Search optimization in a very (100k+) large paths history

Hi there!

I'm currently writing an application where I have, at one point, to iterate recursively through a LOT of directories (let's say something around 100k).

Problem is, I also have to follow symbolic links, which some of them may point to directories already visited by the algorithm. But due to the treatment performed by the said algorithm, I have to make sure the treatment is not applied twice - and there is also the performance aspect, traversing directories multiple times makes the whole program go a lot slower.

Which means I have to check, for each directory, if it has already been visited by the program. For that, the dumb and naive method I think about would be to build a Vec<PathBuf> and put each directory inside. The problem is that 1) it takes quite a bit of memory (although this not a major problem) but also that 2) it would be quite slow to compare each directory against the history.

Let's say we're at the middle of the analysis, we have an history of 50k item. The remaining 50k items will have to be matched against a 50k+ history, which means more than 2.5 billions comparison, each requiring to compare character by character. So that's clearly out of the question.

I've also though about hashing the path, but the default hashing method of Rust only works on 8 bytes, which gives a risk of collision that isn't neligeable (I currently have a base of 100k items but it may grow a lot to get in the millions in the near future).

Longest hash algorithms tend to be slower as well, and there would still be a lot of comparisons involved as these would give string results instead of simple numbers, so that's a no as well.

So, is there a method (even if not simple at all) to check if a directory has already been visited? I can't get to figure out a solution for now... :confused:

Thanks in advance for your help! :slight_smile:

A BTreeSet can do it in a logarithmic number of operations.

2 Likes

Another option that is specific to strings such as paths would be a trie, but I'm not familiar with the trie implementations available in Rust, so you would have to research that on your own.

1 Like

I didn't see that, thought that it wasn't possible with the way keys are hashed.
I'll try that out, thanks :slight_smile:

A BTreeSet does not hash the keys. It works by storing them in alphabetical order.

2 Likes

Ok that seems more logical, I've just tested in my program and it's only a 1.5x~2x performance penalty, which is a LOT less than I expected.

Thanks a lot for your help :smiley:

You're welcome!

1.5x~2.x compared to what?

Compared to my base algorithm, which simply walks through directories and performs a few very light checkings (edit in release mode of course, debug build has an higher performance penalty due to low code optimization).

One recommendation I'd have is to construct your set with a certain capacity, as it sounds like you already know roughly how many items will be input. With 100k+ items, this will significantly reduce allocations.

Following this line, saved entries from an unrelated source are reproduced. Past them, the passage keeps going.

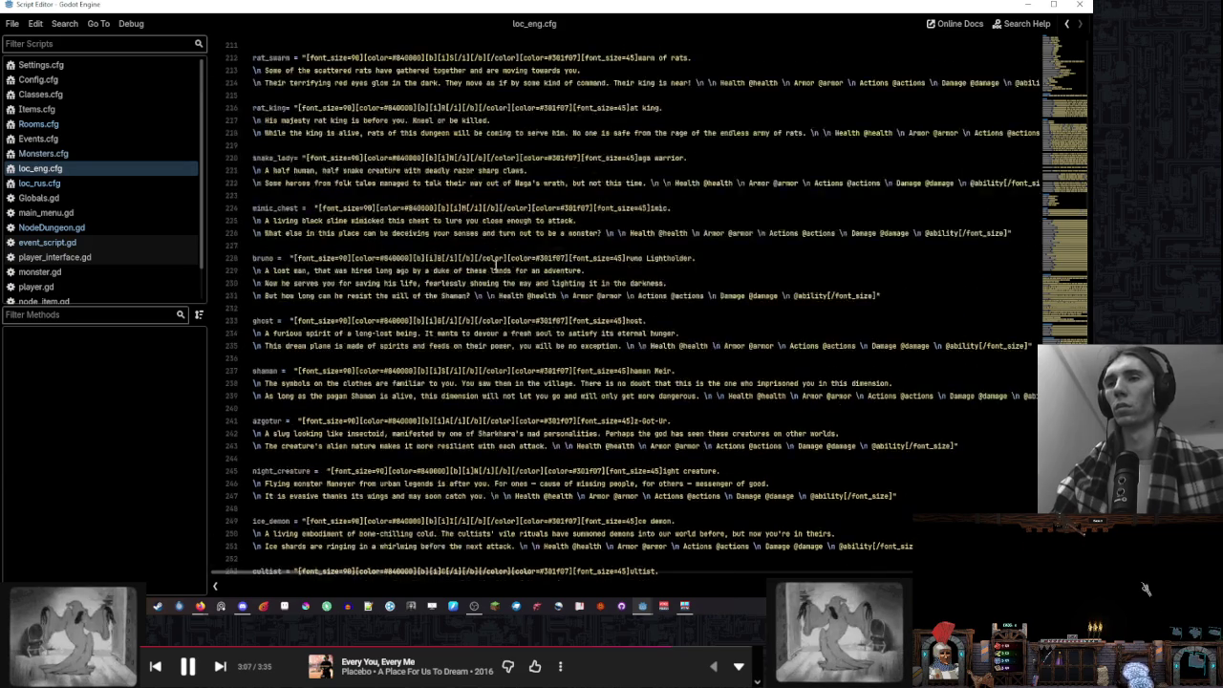
{"action": "scroll", "coordinate": [495, 264], "scroll_direction": "up", "scroll_amount": 3}
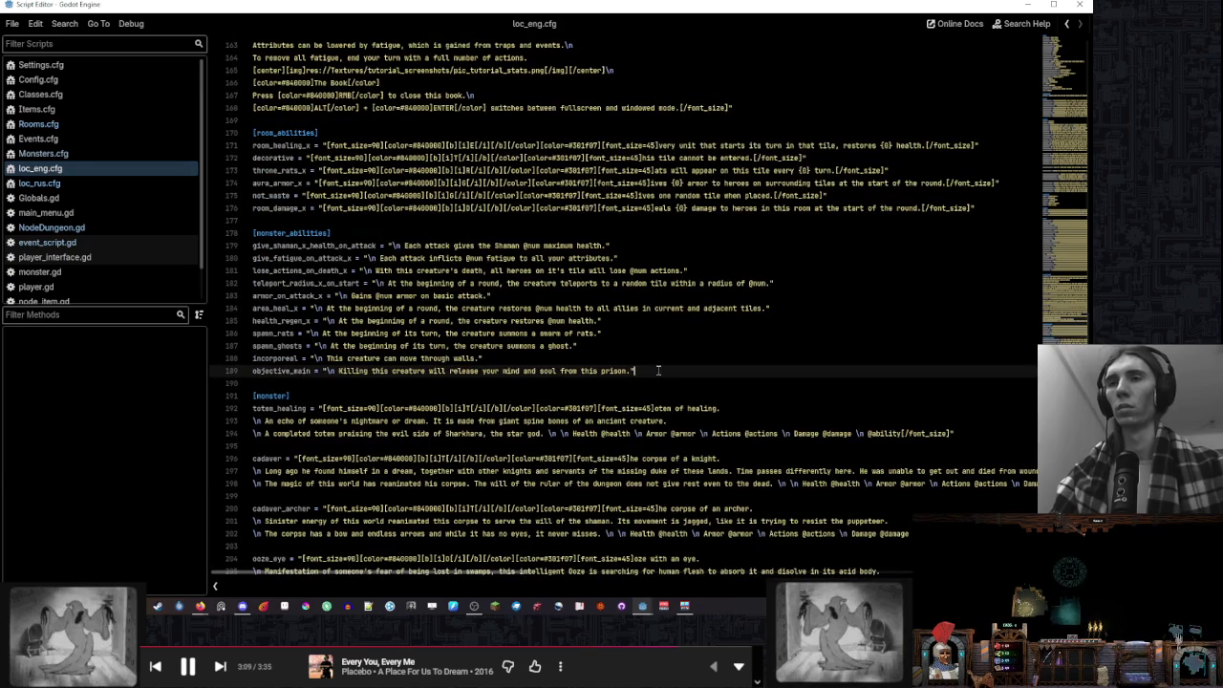
{"action": "scroll", "coordinate": [658, 370], "scroll_direction": "up", "scroll_amount": 4}
{"action": "left_click", "coordinate": [956, 355]}
{"action": "key", "text": "End"}
{"action": "key", "text": "Return"}
{"action": "type", "text": "room_action = \"[font_size=90][color=#840000][b][i]Д[/i][/b][/color][color=#301f07][font_size=45]аёт одно действие существу при входе на тайл.[/font_size]\""}
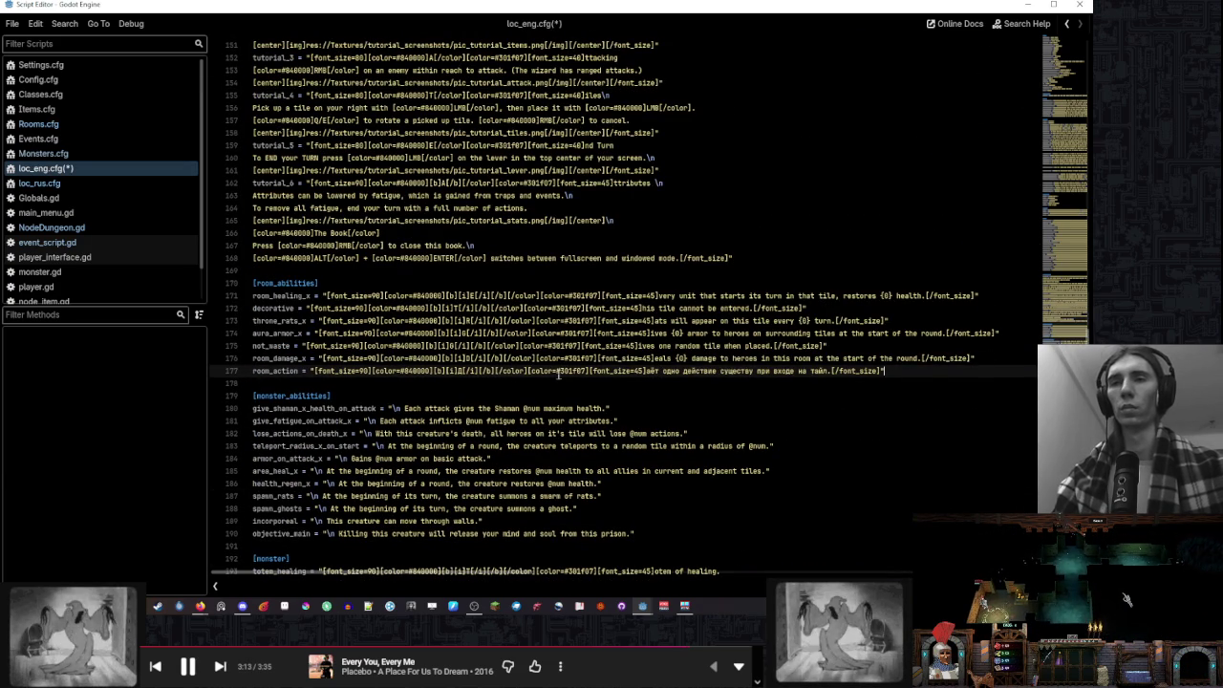
Replace the Russian room_action text with 'gives one action to the creature that enters the tile.'
{"action": "left_click", "coordinate": [461, 370]}
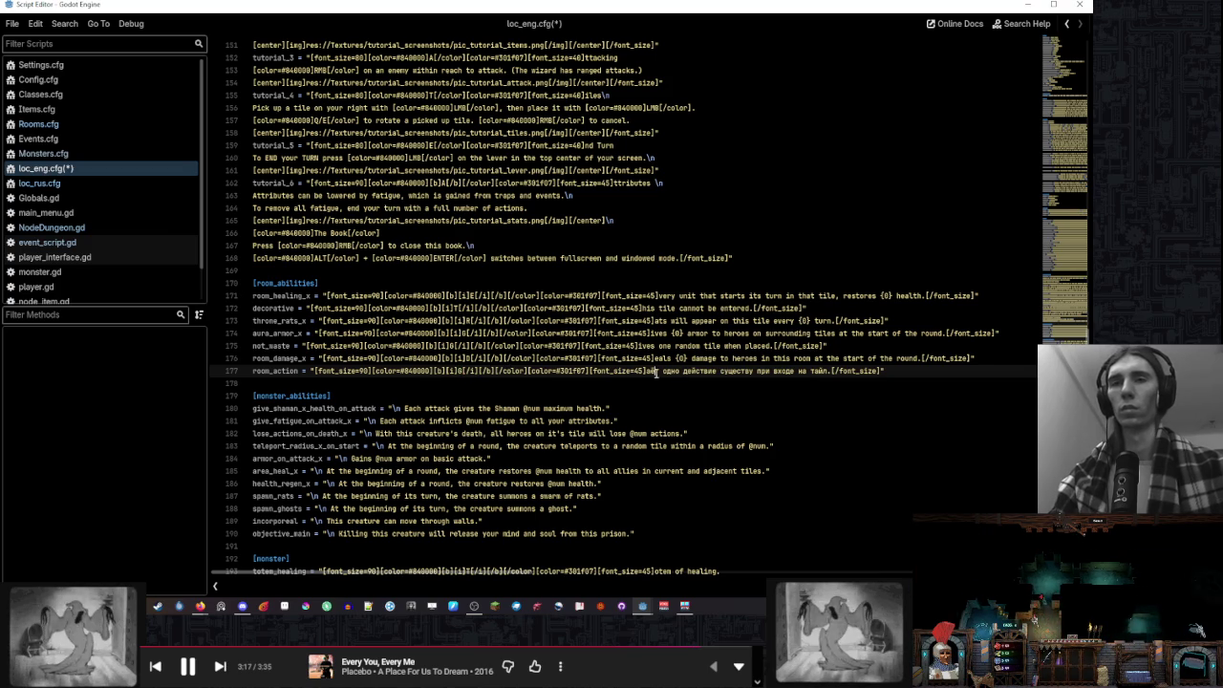
{"action": "double_click", "coordinate": [656, 373]}
{"action": "type", "text": "ives one action on"}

A BTreeSet cannot be initialized to a certain capacity because it is a tree-based structure that stores things across several allocations.

1 Like

The problem is also that the program will sometimes be run on very small filesystem structures, so allocating 100k+ items in such case would be a waste.

What would be really useful though is to be able to bump the allocation by a thousand items each time for instance, but as @alice indicated this is not possible for BTreeSet.

If you use a HashSet with the resolved path as the key, you don't need to worry about collisions from a safety perspective since if there is a collision, it will just use the next slot for the duplicate hash and check that the contents match when it a hash already exists (or at least that's often how that works). Whether that's more performant would depend on multiple factors, but its worth a benchmark if performance is important.

2 Likes

I just tested it and it's actually a lot faster xD

Now there's only a 20% performance panelty (but I do a bit more work in my algorithm now), compared to almost 100% with a BTreeSet. The results seem to be the same.

Maybe because it's not sorted?

The HashSet has O(1) cost, so is in general preferred for speed.

1 Like

Try creating the HashSet with a high capacity so it doesn’t need to reallocate as suggested above. Also that will reduce collisions which will improve performance generally.

1 Like

I just tried that, even by pre-allocating just the right number of slots (dozens of thousands) this doesn't make much of a difference (less than 5% in total).

I guess this is because it holds PathBuf values which, just like String, need to allocate, and I bet that most of the allocations actually happen in there.

But thanks for the suggestion :slight_smile:

On linux at least, you could use the inode and device id to identify unique directories (though you would lose the path they were accessed via).

4 Likes

Oh that's a really good idea, this program is mostly meant to be used on Linux so this could be nice. Would the std::os::linux::fs::MetadataExt::st_ino method do the trick?

If your symlinks can traverse multiple devices, you'll need both st_ino and st_dev, and is the safer approach. If you're completely certain it's all on one device, just st_ino would work.

1 Like

Right. That's what I get for not bothering to check docs before commenting.